Beachten Sie damit, dass die Flüssigkeit, die aus dem Mund des Hundes kommt, nicht immer Erbrochenes ist. Hunde können einfach stark Sabbern, wobei klare Flüssigkeit aus dem Maul kommt. Wenn darauf Mageninhalt folgt, ist es Erbrochenes. Wenn nicht, dann erbricht der Hund nicht.

Viele Besitzer verwechseln ein weiteres Symptom oft mit Erbrechen beim Hund: Wenn ein Hund so stark hustet, dass weißer Schaum aus dem Maul austritt. Dies kann ein Symptom für Zwingerhusten sein.

Wann sollte ich mir Sorgen machen?

Zuerst eine gute Nachricht: Erbrechen ist eine sehr häufige Erscheinung bei Hunden und wird meistens durch Gastritis oder Magenreizung verursacht. Gastritis ist ähnlich wie eine Magenverstimmung beim Menschen.
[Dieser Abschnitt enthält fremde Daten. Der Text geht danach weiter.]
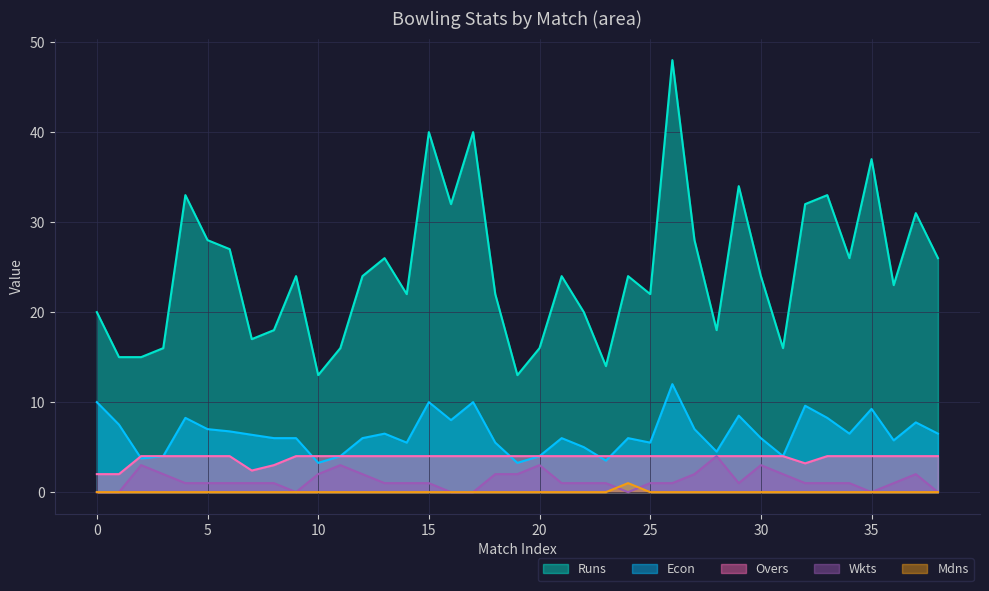

How many lines are shown in the chart?

5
Vielleicht essen wir etwas, das nicht gut im Magen liegt, oder wir essen zu viel.

Im Falle von Hunden bedeutet das normalerweise die Aufnahme von etwas Irritierendem, einschließlich Gras, zersetztem oder verfaultem Futter und Knochen.

Insgesamt ist Gastritis beim Hund in der Regel harmlos und kann bei einem einzigen Vorfall zu Hause behandelt werden. Aber es ist wichtig, schnell zu handeln, wenn Ihr Hund anhaltendes oder chronisches Erbrechen hat. In diesem Fall müssen Sie Ihren Hund so schnell wie möglich zu Ihrem Tierarzt bringen.

In der Regel ist das Verhalten Ihres Hundes der beste Hinweis darauf, ob Sie sich Sorgen machen müssen oder nicht. Wenn sich Ihr Hund bis auf das Erbrechen normal verhält, können Sie wahrscheinlich noch etwas länger warten und sehen, was passiert. Aber wenn er lethargisch ist, einen empfindlichen Bauch hat oder das Futter verweigert, sollten Sie eher besorgt sein und den Hund zur Untersuchung dem Tierarzt vorstellen.

Wenn keine weiteren Symptome auftreten, sollte der Hund für 12-24 Stunden lang nicht essen und trinken. Das liegt daran, dass die Magenschleimhaut nach dem Erbrechen gereizt sein und weiteres Erbrechen von allem, was aufgenommen wurde, verursachen kann. Hier ist es wichtig, dem Magen und der Schleimhaut eine Pause zu gönnen.

Nach einer Periode dieser Art von kontrolliertem Fasten sollten Sie langsam weiche, leichte Speisen wie gekochtes Huhn mit Reis und fettarmem oder fettfreiem Hüttenkäse anbieten. Wenn er diese verträgt, können Sie den Hund nach und nach wieder auf seine reguläre Nahrung zurückführen.

Als Faustregel gilt, so schnell wie möglich zum Tierarzt zu gehen, wenn Ihr Hund gleichzeitig Durchfall hat oder sich sein Aussehen und Verhalten verändern.

Wenn Ihr Hund ein Welpe oder im hohen Alter ist oder bereits bestehende medizinische Probleme hat, suchen Sie sofort Ihren Tierarzt auf, wenn sich der Hund erbricht.

Die größte Gefahr, nicht sofort zum Tierarzt zu gehen, ist eine mögliche Dehydrierung. Wenn der Hund dehydriert, brechen wesentliche Körperfunktionen zusammen. Dies kann normale Prozesse verhindern und zu weiteren Irritationen, Magengeschwüren und Unterzuckerung führen.